(Quoted passage Opens)
With this sample of site indices, we can compute the collated indices for multiple combination of sites. Using a bootstrap approach, we can now estimate the confidence interval around the estimated collated index, using the variation observed between monitoring sites. First we randomly draw n bootstrap samples, using the function boot_sample. This function sample with replacement from a the pool of all sites available. Because sampling is done with replacement, site can occur twice in a specific bootstrap sample and it will be treated as two independent sites (realisations). Here we use a 500 bootstrap, with set.seed() sake of cpu time and repeatability, but you should aim for 1000 sample and more and remove the set.seed() in the random number generator to generate different samples between runs.

Note that we set “glm_weights = TRUE” in the “collated_index()” function. If you set this argument to “TRUE”, the function will use the portion of the flight curve sampled as the weight in the model. This means that poorly informed indices (site with few visits or with visits outside the flight curve) have less influence on the collated index than those that cover a larger proportion of the flight curve.
(Quoted passage Closes)
● Task list:
A - In the passage on collated indices, rewrite the text that begins at the words "Note that we" and stops after "the flight curve.", substituting "phenology curve" for "flight curve".
B - According to the passage on collated indices, how many bootstrap samples does the example use?
The records that follow come from a separate source and are unrelated to the passage on collated indices.
(Supplied information Opens)
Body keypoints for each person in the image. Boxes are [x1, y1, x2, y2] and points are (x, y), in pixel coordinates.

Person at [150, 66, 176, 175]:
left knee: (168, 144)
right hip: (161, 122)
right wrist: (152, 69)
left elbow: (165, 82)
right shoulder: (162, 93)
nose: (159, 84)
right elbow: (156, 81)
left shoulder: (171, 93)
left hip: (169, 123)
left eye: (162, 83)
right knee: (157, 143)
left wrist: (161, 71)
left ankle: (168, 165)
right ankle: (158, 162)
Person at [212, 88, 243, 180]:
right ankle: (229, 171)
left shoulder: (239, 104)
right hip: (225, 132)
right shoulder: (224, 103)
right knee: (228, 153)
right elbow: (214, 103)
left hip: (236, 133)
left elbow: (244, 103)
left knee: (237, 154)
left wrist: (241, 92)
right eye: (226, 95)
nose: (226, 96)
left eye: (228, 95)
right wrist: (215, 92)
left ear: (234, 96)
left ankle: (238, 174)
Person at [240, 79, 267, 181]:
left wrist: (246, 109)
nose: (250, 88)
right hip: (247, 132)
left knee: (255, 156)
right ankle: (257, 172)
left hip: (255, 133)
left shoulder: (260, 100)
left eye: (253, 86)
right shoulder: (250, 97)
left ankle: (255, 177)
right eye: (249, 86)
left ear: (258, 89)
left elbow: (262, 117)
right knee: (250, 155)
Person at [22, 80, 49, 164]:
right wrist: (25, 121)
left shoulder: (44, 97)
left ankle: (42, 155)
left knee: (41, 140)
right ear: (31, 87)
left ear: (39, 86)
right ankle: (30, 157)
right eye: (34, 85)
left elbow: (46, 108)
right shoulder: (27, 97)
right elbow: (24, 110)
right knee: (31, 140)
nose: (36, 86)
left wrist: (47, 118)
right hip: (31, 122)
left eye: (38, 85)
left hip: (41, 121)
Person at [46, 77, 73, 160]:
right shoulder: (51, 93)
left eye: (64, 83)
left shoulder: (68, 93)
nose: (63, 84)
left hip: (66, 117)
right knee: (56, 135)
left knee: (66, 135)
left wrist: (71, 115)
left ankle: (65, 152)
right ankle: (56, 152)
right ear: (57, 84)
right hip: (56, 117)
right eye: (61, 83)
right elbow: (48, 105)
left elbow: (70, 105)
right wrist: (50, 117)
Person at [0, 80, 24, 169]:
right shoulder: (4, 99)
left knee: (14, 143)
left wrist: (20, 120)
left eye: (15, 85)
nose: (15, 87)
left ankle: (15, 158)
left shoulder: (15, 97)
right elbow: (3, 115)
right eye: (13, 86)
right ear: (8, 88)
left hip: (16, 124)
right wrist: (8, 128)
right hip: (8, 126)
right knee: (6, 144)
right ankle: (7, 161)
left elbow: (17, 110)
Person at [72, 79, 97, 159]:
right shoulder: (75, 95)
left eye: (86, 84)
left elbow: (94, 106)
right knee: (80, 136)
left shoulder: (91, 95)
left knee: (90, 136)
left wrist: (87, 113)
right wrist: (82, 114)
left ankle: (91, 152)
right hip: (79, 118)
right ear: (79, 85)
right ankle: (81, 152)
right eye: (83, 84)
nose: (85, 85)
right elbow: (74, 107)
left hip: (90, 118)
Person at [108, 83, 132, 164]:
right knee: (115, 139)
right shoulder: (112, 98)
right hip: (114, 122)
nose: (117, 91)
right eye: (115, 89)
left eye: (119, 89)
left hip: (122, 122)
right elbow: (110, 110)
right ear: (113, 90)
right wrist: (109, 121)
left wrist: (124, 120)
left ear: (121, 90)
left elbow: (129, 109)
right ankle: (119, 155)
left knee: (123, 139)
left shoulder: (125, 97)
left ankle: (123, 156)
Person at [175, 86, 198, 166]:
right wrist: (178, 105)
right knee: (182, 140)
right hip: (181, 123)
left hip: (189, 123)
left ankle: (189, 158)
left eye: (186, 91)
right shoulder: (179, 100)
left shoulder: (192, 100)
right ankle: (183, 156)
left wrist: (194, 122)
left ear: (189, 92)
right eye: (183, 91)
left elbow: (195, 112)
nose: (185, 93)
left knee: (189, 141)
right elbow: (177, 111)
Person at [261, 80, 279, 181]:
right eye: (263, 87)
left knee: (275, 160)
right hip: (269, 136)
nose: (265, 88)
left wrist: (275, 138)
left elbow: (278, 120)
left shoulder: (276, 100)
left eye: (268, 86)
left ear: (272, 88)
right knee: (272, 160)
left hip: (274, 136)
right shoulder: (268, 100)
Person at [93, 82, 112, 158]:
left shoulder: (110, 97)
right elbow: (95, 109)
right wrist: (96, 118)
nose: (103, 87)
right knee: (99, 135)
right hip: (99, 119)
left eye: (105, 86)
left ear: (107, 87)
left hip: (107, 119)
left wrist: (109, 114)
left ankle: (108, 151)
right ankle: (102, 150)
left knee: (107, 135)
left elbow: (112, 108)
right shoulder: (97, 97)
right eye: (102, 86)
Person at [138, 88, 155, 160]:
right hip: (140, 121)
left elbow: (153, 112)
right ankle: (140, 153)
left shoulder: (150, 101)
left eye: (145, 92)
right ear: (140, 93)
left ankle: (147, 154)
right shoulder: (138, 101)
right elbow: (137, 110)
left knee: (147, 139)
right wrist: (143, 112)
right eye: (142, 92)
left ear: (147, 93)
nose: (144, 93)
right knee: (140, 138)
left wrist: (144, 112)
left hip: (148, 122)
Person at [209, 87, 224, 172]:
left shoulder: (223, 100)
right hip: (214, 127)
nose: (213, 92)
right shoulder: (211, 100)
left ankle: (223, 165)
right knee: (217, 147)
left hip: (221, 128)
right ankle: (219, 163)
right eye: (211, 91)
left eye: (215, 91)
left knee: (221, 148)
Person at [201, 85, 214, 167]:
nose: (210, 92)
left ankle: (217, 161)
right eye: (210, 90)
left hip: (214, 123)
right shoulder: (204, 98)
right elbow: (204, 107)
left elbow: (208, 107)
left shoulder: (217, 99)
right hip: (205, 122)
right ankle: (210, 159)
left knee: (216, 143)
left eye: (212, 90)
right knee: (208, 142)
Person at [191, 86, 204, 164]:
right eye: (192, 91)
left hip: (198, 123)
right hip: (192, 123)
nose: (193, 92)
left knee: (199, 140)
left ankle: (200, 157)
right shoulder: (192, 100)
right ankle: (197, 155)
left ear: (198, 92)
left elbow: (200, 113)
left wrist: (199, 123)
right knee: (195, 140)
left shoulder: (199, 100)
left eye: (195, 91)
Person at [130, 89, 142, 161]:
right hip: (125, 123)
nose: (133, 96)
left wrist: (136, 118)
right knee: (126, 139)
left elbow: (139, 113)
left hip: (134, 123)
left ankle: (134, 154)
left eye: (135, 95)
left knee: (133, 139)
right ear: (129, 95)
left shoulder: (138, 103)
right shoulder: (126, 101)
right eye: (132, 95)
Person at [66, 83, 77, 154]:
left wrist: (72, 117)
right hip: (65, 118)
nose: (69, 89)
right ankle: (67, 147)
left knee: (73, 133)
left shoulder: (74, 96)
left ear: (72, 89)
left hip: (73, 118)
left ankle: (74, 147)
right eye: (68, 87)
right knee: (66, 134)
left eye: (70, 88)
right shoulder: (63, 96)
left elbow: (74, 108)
(Supplied information Closes)
● Problem solutions:
A -
Note that we set “glm_weights = TRUE” in the “collated_index()” function. If you set this argument to “TRUE”, the function will use the portion of the phenology curve sampled as the weight in the model. This means that poorly informed indices (site with few visits or with visits outside the phenology curve) have less influence on the collated index than those that cover a larger proportion of the phenology curve.

B - 500